Wednesday, August 5, 2009

Underrated, Part 3: Batman: Mask of the Phantasm

We could probably do a separate series on underrated movies produced by Bruce Timm, but Batman: Mask of the Phantasm may be the most extreme case. Released theatrically in 1993, this delves into the characters and continuity of the animated series. No longer constrained by television censors, the writers are free to touch on adult themes. There is sex and there is death, neither in overabundance, but both present.

A brilliant portrayal of the Caped Crusader, this film captures many of the same elements which have made Batman Begins and The Dark Knight successful. It considers the dark corners of Batman's universe, featuring a Joker who oscillates violently between hilarious and frightening, mobsters willing to kill, and heroes who falter.

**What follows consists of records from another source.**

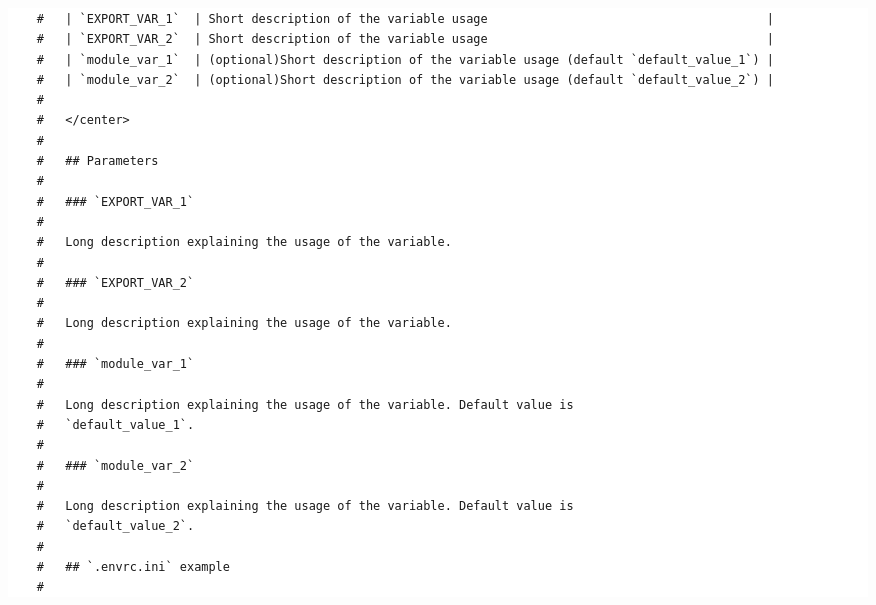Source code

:         #   | `EXPORT_VAR_1`  | Short description of the variable usage                                       |
        #   | `EXPORT_VAR_2`  | Short description of the variable usage                                       |
        #   | `module_var_1`  | (optional)Short description of the variable usage (default `default_value_1`) |
        #   | `module_var_2`  | (optional)Short description of the variable usage (default `default_value_2`) |
        #
        #   </center>
        #
        #   ## Parameters
        #
        #   ### `EXPORT_VAR_1`
        #
        #   Long description explaining the usage of the variable.
        #
        #   ### `EXPORT_VAR_2`
        #
        #   Long description explaining the usage of the variable.
        #
        #   ### `module_var_1`
        #
        #   Long description explaining the usage of the variable. Default value is
        #   `default_value_1`.
        #
        #   ### `module_var_2`
        #
        #   Long description explaining the usage of the variable. Default value is
        #   `default_value_2`.
        #
        #   ## `.envrc.ini` example
        #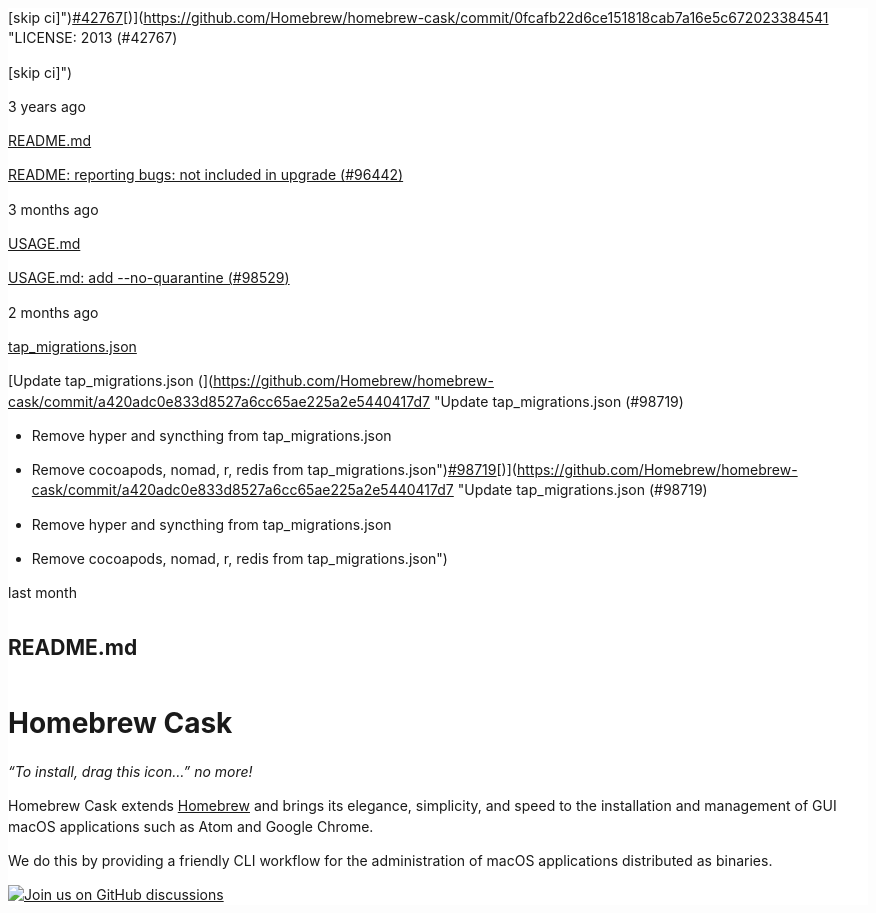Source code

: [skip ci]")[#42767](https://github.com/Homebrew/homebrew-cask/pull/42767)[)](https://github.com/Homebrew/homebrew-cask/commit/0fcafb22d6ce151818cab7a16e5c672023384541 "LICENSE: 2013 (#42767)

[skip ci]")

3 years ago

[README.md](https://github.com/Homebrew/homebrew-cask/blob/master/README.md "README.md")

[README: reporting bugs: not included in upgrade (](https://github.com/Homebrew/homebrew-cask/commit/f76cc7fd5a9689371ae92aa9efc532477b2475f0 "README: reporting bugs: not included in upgrade (#96442)")[#96442](https://github.com/Homebrew/homebrew-cask/pull/96442)[)](https://github.com/Homebrew/homebrew-cask/commit/f76cc7fd5a9689371ae92aa9efc532477b2475f0 "README: reporting bugs: not included in upgrade (#96442)")

3 months ago

[USAGE.md](https://github.com/Homebrew/homebrew-cask/blob/master/USAGE.md "USAGE.md")

[USAGE.md: add --no-quarantine (](https://github.com/Homebrew/homebrew-cask/commit/d8b0f6ce5acec25ba1e601b029740b207b26b30a "USAGE.md: add --no-quarantine (#98529)")[#98529](https://github.com/Homebrew/homebrew-cask/pull/98529)[)](https://github.com/Homebrew/homebrew-cask/commit/d8b0f6ce5acec25ba1e601b029740b207b26b30a "USAGE.md: add --no-quarantine (#98529)")

2 months ago

[tap_migrations.json](https://github.com/Homebrew/homebrew-cask/blob/master/tap_migrations.json "tap_migrations.json")

[Update tap_migrations.json (](https://github.com/Homebrew/homebrew-cask/commit/a420adc0e833d8527a6cc65ae225a2e5440417d7 "Update tap_migrations.json (#98719)

* Remove hyper and syncthing from tap_migrations.json

* Remove cocoapods, nomad, r, redis from tap_migrations.json")[#98719](https://github.com/Homebrew/homebrew-cask/pull/98719)[)](https://github.com/Homebrew/homebrew-cask/commit/a420adc0e833d8527a6cc65ae225a2e5440417d7 "Update tap_migrations.json (#98719)

* Remove hyper and syncthing from tap_migrations.json

* Remove cocoapods, nomad, r, redis from tap_migrations.json")

last month

## README.md

# <a id="user-content-homebrew-cask"></a>[](#homebrew-cask)Homebrew Cask

*“To install, drag this icon…” no more!*

Homebrew Cask extends [Homebrew](https://brew.sh) and brings its elegance, simplicity, and speed to the installation and management of GUI macOS applications such as Atom and Google Chrome.

We do this by providing a friendly CLI workflow for the administration of macOS applications distributed as binaries.

[![Join us on GitHub discussions](../../../../_resources/68747470733a2f2f696d672e73686965_707f753856024bf8b.svg)](https://github.com/Homebrew/discussions)
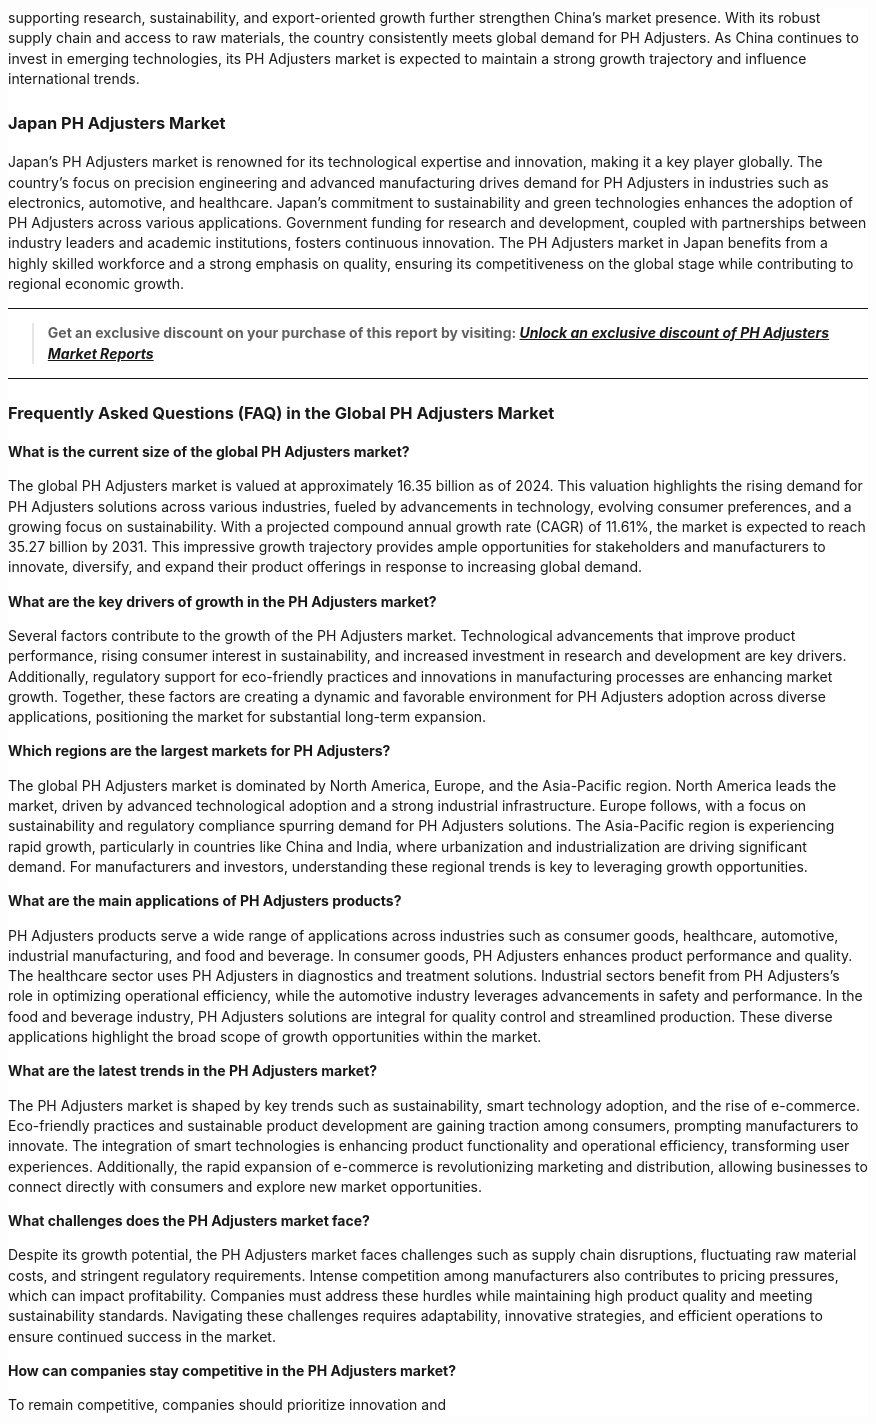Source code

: supporting research, sustainability, and export-oriented growth further strengthen China&rsquo;s market presence. With its robust supply chain and access to raw materials, the country consistently meets global demand for PH Adjusters. As China continues to invest in emerging technologies, its PH Adjusters market is expected to maintain a strong growth trajectory and influence international trends.</p><h3>Japan PH Adjusters Market</h3><p>Japan&rsquo;s PH Adjusters market is renowned for its technological expertise and innovation, making it a key player globally. The country&rsquo;s focus on precision engineering and advanced manufacturing drives demand for PH Adjusters in industries such as electronics, automotive, and healthcare. Japan&rsquo;s commitment to sustainability and green technologies enhances the adoption of PH Adjusters across various applications. Government funding for research and development, coupled with partnerships between industry leaders and academic institutions, fosters continuous innovation. The PH Adjusters market in Japan benefits from a highly skilled workforce and a strong emphasis on quality, ensuring its competitiveness on the global stage while contributing to regional economic growth.</p><hr /><blockquote><p><strong>Get an exclusive discount on your purchase of this report by visiting: <em><a href="://marketresearchpulse.com/ask-for-discount/56277?utm_source=Github&amp;utm_medium=0116">Unlock an exclusive discount of PH Adjusters Market Reports</a></em>&nbsp;</strong></p></blockquote><hr /><h3>Frequently Asked Questions (FAQ) in the Global PH Adjusters Market</h3><p><strong>What is the current size of the global PH Adjusters market?</strong></p><p>The global PH Adjusters market is valued at approximately 16.35 billion as of 2024. This valuation highlights the rising demand for PH Adjusters solutions across various industries, fueled by advancements in technology, evolving consumer preferences, and a growing focus on sustainability. With a projected compound annual growth rate (CAGR) of 11.61%, the market is expected to reach 35.27 billion by 2031. This impressive growth trajectory provides ample opportunities for stakeholders and manufacturers to innovate, diversify, and expand their product offerings in response to increasing global demand.</p><p><strong>What are the key drivers of growth in the PH Adjusters market?</strong></p><p>Several factors contribute to the growth of the PH Adjusters market. Technological advancements that improve product performance, rising consumer interest in sustainability, and increased investment in research and development are key drivers. Additionally, regulatory support for eco-friendly practices and innovations in manufacturing processes are enhancing market growth. Together, these factors are creating a dynamic and favorable environment for PH Adjusters adoption across diverse applications, positioning the market for substantial long-term expansion.</p><p><strong>Which regions are the largest markets for PH Adjusters?</strong></p><p>The global PH Adjusters market is dominated by North America, Europe, and the Asia-Pacific region. North America leads the market, driven by advanced technological adoption and a strong industrial infrastructure. Europe follows, with a focus on sustainability and regulatory compliance spurring demand for PH Adjusters solutions. The Asia-Pacific region is experiencing rapid growth, particularly in countries like China and India, where urbanization and industrialization are driving significant demand. For manufacturers and investors, understanding these regional trends is key to leveraging growth opportunities.</p><p><strong>What are the main applications of PH Adjusters products?</strong></p><p>PH Adjusters products serve a wide range of applications across industries such as consumer goods, healthcare, automotive, industrial manufacturing, and food and beverage. In consumer goods, PH Adjusters enhances product performance and quality. The healthcare sector uses PH Adjusters in diagnostics and treatment solutions. Industrial sectors benefit from PH Adjusters&rsquo;s role in optimizing operational efficiency, while the automotive industry leverages advancements in safety and performance. In the food and beverage industry, PH Adjusters solutions are integral for quality control and streamlined production. These diverse applications highlight the broad scope of growth opportunities within the market.</p><p><strong>What are the latest trends in the PH Adjusters market?</strong></p><p>The PH Adjusters market is shaped by key trends such as sustainability, smart technology adoption, and the rise of e-commerce. Eco-friendly practices and sustainable product development are gaining traction among consumers, prompting manufacturers to innovate. The integration of smart technologies is enhancing product functionality and operational efficiency, transforming user experiences. Additionally, the rapid expansion of e-commerce is revolutionizing marketing and distribution, allowing businesses to connect directly with consumers and explore new market opportunities.</p><p><strong>What challenges does the PH Adjusters market face?</strong></p><p>Despite its growth potential, the PH Adjusters market faces challenges such as supply chain disruptions, fluctuating raw material costs, and stringent regulatory requirements. Intense competition among manufacturers also contributes to pricing pressures, which can impact profitability. Companies must address these hurdles while maintaining high product quality and meeting sustainability standards. Navigating these challenges requires adaptability, innovative strategies, and efficient operations to ensure continued success in the market.</p><p><strong>How can companies stay competitive in the PH Adjusters market?</strong></p><p>To remain competitive, companies should prioritize innovation and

We once visited a video store which classified this movie as drama, an unusually accurate depiction. While it certainly contains action, it is first and foremost a movie about characters, relationships, love, vengeance, and damnation. The movie shows how close Bruce Wayne came to salvation, of avoiding the mask of Batman and living a normal life instead. It's a love story, but one which cannot end well. Because Gotham needs Batman, the city will not allow Bruce to find happiness. In what may be the greatest scene of the picture, we are shown Bruce Wayne at the grave of his parents, begging them to release him from the promise he made as a child. In many ways, Mask of the Phantasm provides a darker portrait of Batman that any other that's been presented on film.

While close, the movie is not perfect. There are a few lines that are a touch melodramatic, and the animation, while generally solid, gets weak from time to time.

But make no mistake, this is a fantastic look at an iconic character. If you haven't seen Mask of the Phantasm, we suggest doing so immediately.